| ENTRIES SUPPLIED |
=== Section Start ===
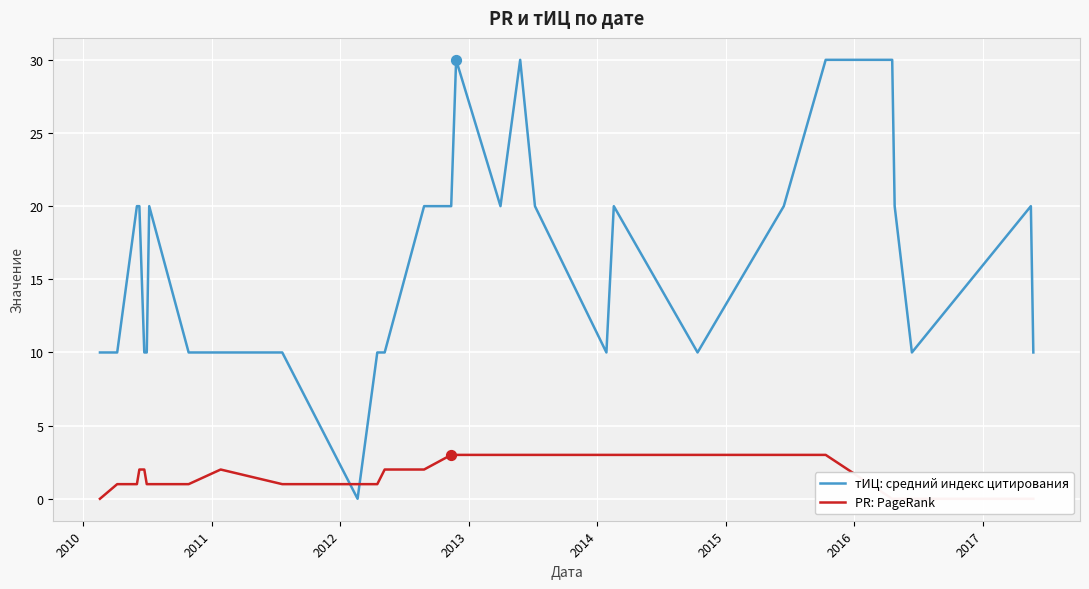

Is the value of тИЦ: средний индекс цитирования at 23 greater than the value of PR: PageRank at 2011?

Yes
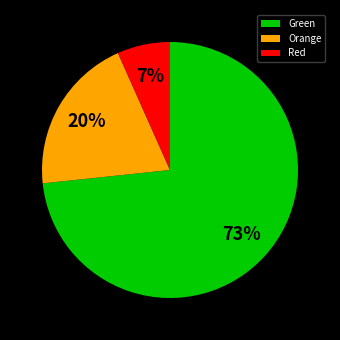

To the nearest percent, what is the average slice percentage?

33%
=== Section End ===
=== Section Start ===
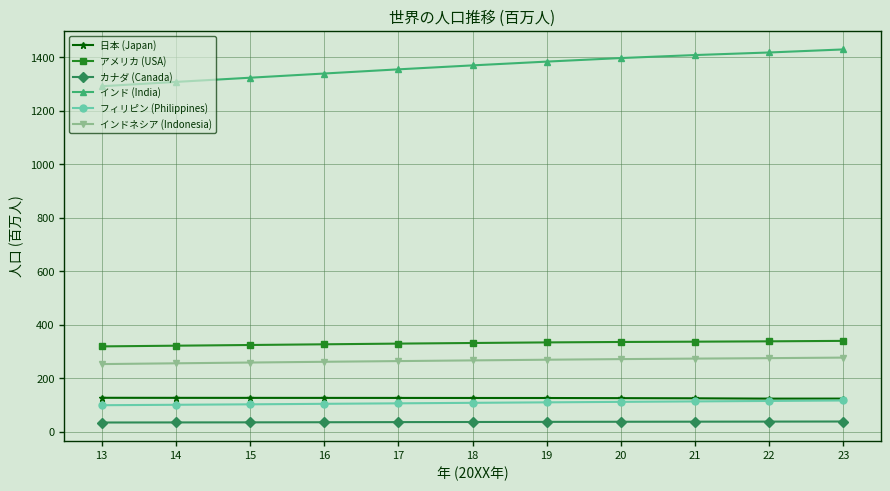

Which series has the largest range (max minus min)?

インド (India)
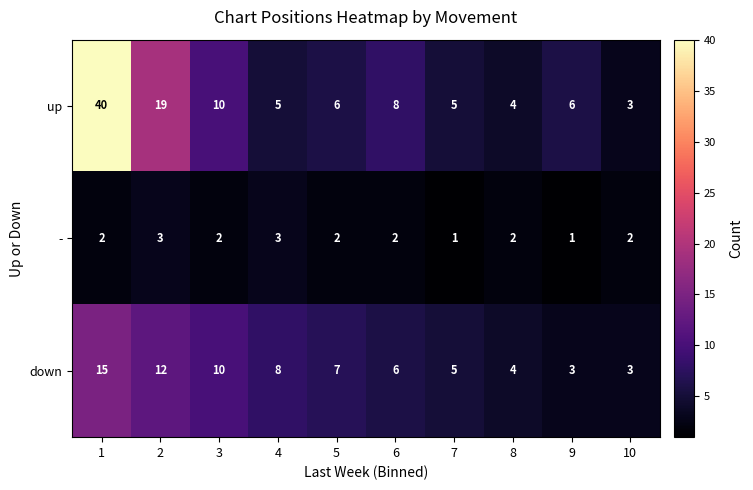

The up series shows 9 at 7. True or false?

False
=== Section End ===
| PROBLEM TO WORK ON |
Format the part of the items above that opens with the line containing "Is the value" and closes with the line containing "To the nearest" as a numbered list, skipping blank lines and omitting the pictures.

| EXPECTED ANSWER |
1. Is the value of тИЦ: средний индекс цитирования at 23 greater than the value of PR: PageRank at 2011?
2. Yes
3. To the nearest percent, what is the average slice percentage?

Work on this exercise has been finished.